Rick Wakeman and his keyboard “rack” setup

Where I can see Loupedeck” of major benefit, and an area I do not pretend at this stage to be less than a little familiar with is in the colour grading workspace with Luminetri in Premiere Pro which is using the Loupedeck+ in the FN Layer mode. (There are 4 modes altogether giving hundreds of potential combinations as mentioned earlier.)

Reading reviews from people who have w-a-y more experience in this than I, apparently to make it work better, it is preferable to change a few of the control / command mappings, but I suspect many will do that anyway as they become more and more familiar with the unit and modify it to their preferences.

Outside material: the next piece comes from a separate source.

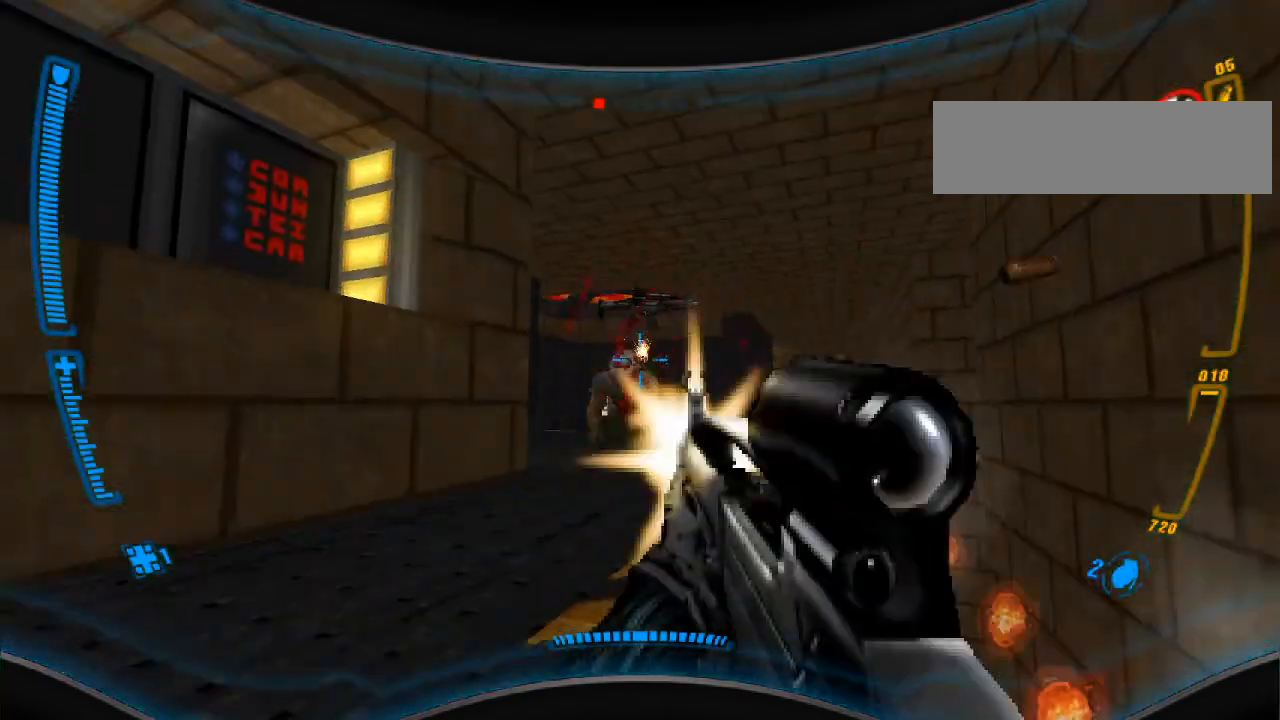
{"keys": ["w"], "mouse": [], "events": [[100, "mouse_left", "up"], [233, "a", "down"], [333, "a", "up"], [467, "w", "down"]]}
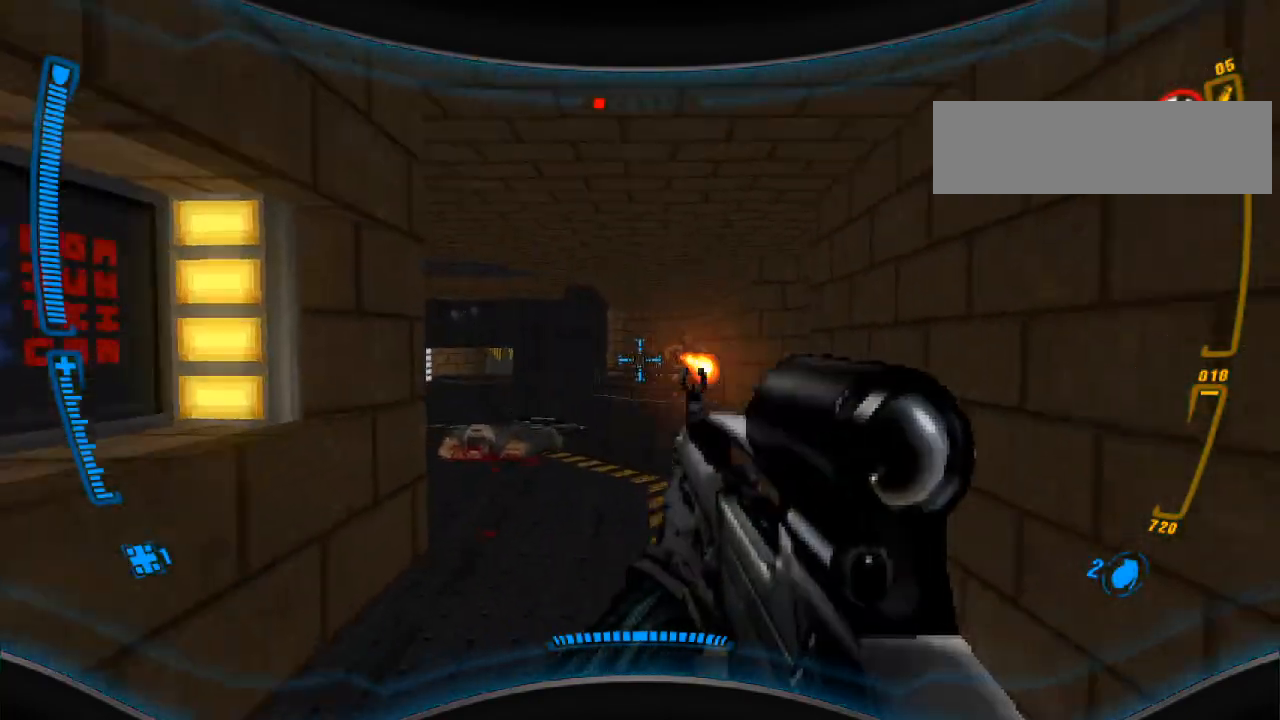
{"keys": [], "mouse": ["left"], "events": [[100, "w", "up"], [200, "mouse_left", "down"], [300, "w", "down"], [433, "w", "up"]]}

And again, out of my experience, many reviewers suggest that where Loupedeck+ REALLY shines is when you are an Adobe Lightroom user. Having never used it, I’ll have to take their word for it.

Conclusion

Am I going to stick with using Loupedeck+?

If my primary video editing package was Adobe Premiere Pro, then yes I would. But it isn’t, I tend to use Vegas Pro for 90% of my work for the simple reason that I know it (however my quick play with Premiere was fun, and I may use it on occasion in the future).

But I have not used After Effects for a long time, and now have a reason to go back to it, as I did enjoy creating motion graphics and compositions back in the past.

So, the longer answer is yes, I will use Loupedeck+ and it certainly will not be relegated to the “interesting gadgets” shelf of my office.

But I do hope that the good folk at Loupedeck realise Vegas is a legitimate player in the field, as is Blackmagic Design Resolve for that matter, and deserves their attention.